$$ \begin{array}{|c|c|} \hline
\text{Acid} & \text{Volume of} \\
\text{Solution} & \ce{NaOH} \text{ Added (mL)} \\ \hline \hline
\text{A} & 40 \\ \hline
\text{B} & 75 \\ \hline
\text{C} & 115 \\ \hline
\text{D} & 200 \\ \hline
\end{array}
$$
To maximize the yield in a certain manufacturing process, a solution of a weak monoprotic acid that has a concentration
between 0.20 \(M\) and 0.30 \(M\) is required. Four 100. mL samples of the acid at different concentrations are each
titrated with a 0.20 \(M \ce{NaOH}\) solution. The volume of \(\ce{NaOH}\) needed to reach the end point for each sample is given
in the table above. Which solution is the most suitable to maximize the yield?
To reach end point, the number of moles of hydronium ions and hydroxide ions are equivalent.
We first calculate the range of hydronium ions available.

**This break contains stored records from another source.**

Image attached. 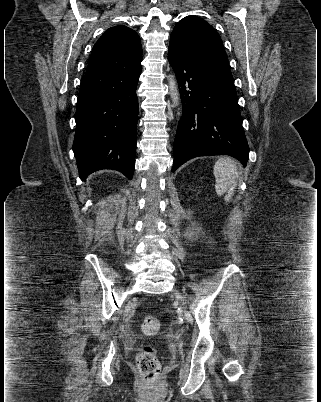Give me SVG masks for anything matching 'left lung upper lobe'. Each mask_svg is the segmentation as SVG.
Here are the masks:
<instances>
[{
	"label": "left lung upper lobe",
	"instance_id": "5c2ea615",
	"mask_svg": "<svg viewBox=\"0 0 321 402\" xmlns=\"http://www.w3.org/2000/svg\"><path fill=\"white\" fill-rule=\"evenodd\" d=\"M169 48L189 60L230 69L221 37L202 18L187 16L181 19L173 29Z\"/></svg>",
	"mask_w": 321,
	"mask_h": 402
}]
</instances>
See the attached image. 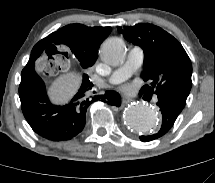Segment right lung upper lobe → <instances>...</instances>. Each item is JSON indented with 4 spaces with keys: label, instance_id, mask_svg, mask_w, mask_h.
<instances>
[{
    "label": "right lung upper lobe",
    "instance_id": "obj_1",
    "mask_svg": "<svg viewBox=\"0 0 215 183\" xmlns=\"http://www.w3.org/2000/svg\"><path fill=\"white\" fill-rule=\"evenodd\" d=\"M110 32L111 27H87L82 24H70L52 33L53 39H48L47 36L39 41L33 47L31 54L40 56L43 51L48 52L50 49L56 51V45L77 41L87 55L96 59L100 44Z\"/></svg>",
    "mask_w": 215,
    "mask_h": 183
}]
</instances>
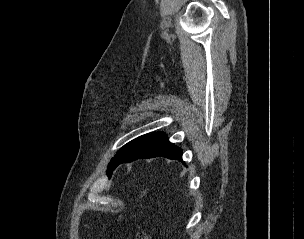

Since the acid is monoprotic, the moles of acid is equal to the moles of hydronium:
Lower value
$$ 0.20 M \text{ Acid} = \frac{\pu{0.20 mol}}{\pu{1 L}} $$
$$ \frac{\pu{0.20 mol}}{\pu{1 L}}\times \pu{0.100 L} = \pu{0.02 mol} $$
Upper value
$$ 0.30 M \text{ Acid} = \frac{\pu{0.30 mol}}{\pu{1 L}} $$
$$ \frac{\pu{0.30 mol}}{\pu{1 L}}\times \pu{0.100 L} = \pu{0.03 mol} $$
We can do a similar calculation for the base to see how many hydoxide ions are present.
Solution A
$$ 0.20 M \text{ Hydroxide} = \frac{\pu{0.20 mol}}{\pu{1 L}} $$
$$ \frac{\pu{0.20 mol}}{\pu{1 L}}\times \pu{0.040 L} = \pu{0.008 mol} $$
Solution C
$$ 0.20 M \text{ Hydroxide} = \frac{\pu{0.20 mol}}{\pu{1 L}} $$
$$ \frac{\pu{0.20 mol}}{\pu{1 L}}\times \pu{0.115 L} = \pu{0.023 mol} $$
Solution B
$$ 0.20 M \text{ Hydroxide} = \frac{\pu{0.20 mol}}{\pu{1 L}} $$
$$ \frac{\pu{0.20 mol}}{\pu{1 L}}\times \pu{0.075 L} = \pu{0.015 mol} $$
Solution D
$$ 0.20 M \text{ Hydroxide} = \frac{\pu{0.20 mol}}{\pu{1 L}} $$
$$ \frac{\pu{0.20 mol}}{\pu{1 L}}\times \pu{0.200 L} = \pu{0.040 mol} $$
Solution C provides an end point in which the number of moles of hydroxide ions is equal to an acceptable number of moles of hydronium ions.